* **DATA FOR THIS EXERCISE**
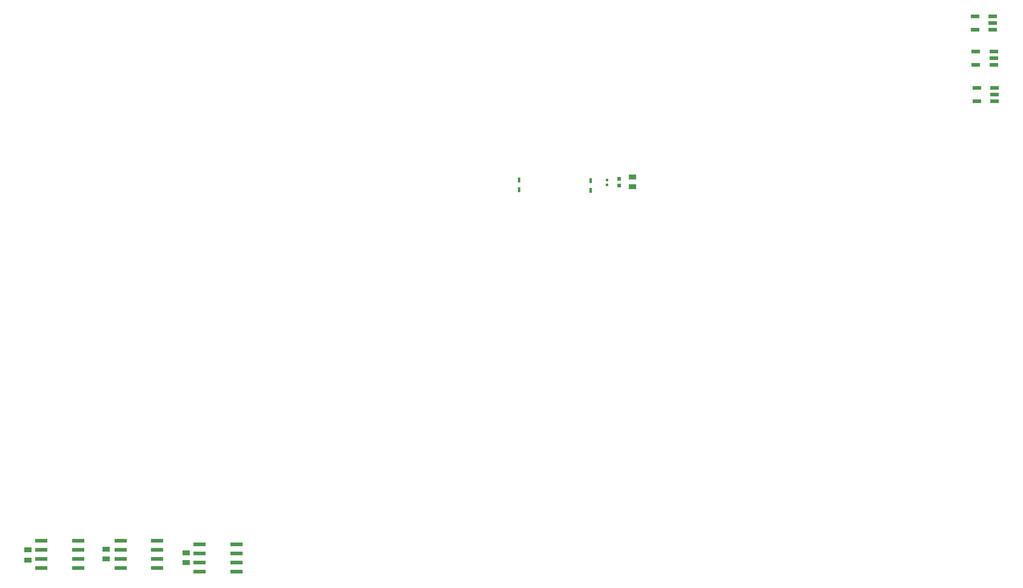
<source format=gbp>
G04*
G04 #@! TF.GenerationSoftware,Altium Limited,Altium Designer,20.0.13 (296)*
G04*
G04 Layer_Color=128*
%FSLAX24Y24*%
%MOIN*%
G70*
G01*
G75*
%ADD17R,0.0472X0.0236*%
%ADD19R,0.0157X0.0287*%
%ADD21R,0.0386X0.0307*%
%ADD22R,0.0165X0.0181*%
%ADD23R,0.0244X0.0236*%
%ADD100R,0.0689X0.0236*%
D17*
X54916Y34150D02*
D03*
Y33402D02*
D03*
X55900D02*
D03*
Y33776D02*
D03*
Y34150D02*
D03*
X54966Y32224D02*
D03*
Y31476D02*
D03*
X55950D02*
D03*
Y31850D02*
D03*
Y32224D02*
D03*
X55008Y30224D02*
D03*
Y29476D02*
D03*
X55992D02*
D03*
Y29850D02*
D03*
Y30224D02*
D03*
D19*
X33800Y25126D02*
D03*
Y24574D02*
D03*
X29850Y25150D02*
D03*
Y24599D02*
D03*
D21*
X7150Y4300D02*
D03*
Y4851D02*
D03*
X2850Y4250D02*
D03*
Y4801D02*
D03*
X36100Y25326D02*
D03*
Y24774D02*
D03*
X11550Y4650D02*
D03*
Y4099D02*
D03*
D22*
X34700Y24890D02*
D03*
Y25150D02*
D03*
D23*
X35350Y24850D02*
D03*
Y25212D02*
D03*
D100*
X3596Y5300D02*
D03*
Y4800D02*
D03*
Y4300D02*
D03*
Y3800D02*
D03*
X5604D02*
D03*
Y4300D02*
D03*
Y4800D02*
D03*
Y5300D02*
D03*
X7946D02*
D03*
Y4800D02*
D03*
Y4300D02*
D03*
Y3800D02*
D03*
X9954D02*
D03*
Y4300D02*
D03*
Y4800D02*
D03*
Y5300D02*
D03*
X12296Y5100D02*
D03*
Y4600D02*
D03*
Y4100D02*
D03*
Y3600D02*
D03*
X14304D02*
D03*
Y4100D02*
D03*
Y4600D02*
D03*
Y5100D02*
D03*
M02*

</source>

...

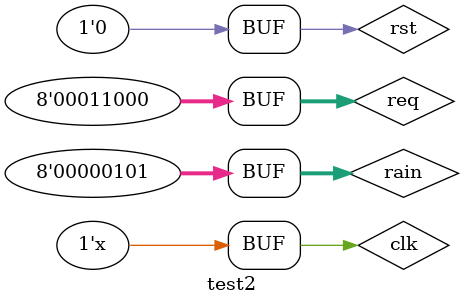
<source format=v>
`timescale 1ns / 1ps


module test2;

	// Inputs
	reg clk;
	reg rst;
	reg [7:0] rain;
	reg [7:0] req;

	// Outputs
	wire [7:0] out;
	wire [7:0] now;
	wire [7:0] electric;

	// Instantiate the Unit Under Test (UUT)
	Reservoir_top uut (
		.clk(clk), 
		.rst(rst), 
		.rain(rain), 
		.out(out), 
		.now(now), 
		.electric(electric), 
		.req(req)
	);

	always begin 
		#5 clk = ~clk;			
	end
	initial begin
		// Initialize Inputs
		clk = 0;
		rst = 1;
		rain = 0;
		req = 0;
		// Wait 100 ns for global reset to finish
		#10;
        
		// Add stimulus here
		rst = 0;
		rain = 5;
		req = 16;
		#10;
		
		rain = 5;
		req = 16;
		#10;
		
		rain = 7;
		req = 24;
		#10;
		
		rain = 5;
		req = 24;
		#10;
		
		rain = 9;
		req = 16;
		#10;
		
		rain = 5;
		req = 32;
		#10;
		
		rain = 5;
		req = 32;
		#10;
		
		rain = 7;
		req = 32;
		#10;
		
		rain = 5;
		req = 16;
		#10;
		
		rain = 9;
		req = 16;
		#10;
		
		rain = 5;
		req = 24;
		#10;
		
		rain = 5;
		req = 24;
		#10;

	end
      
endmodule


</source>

* **WORK TO COMPLETE**
What is needed is the count of lines in the records that include the word "electric", with no other text.

* **RESPONSE AREA**
2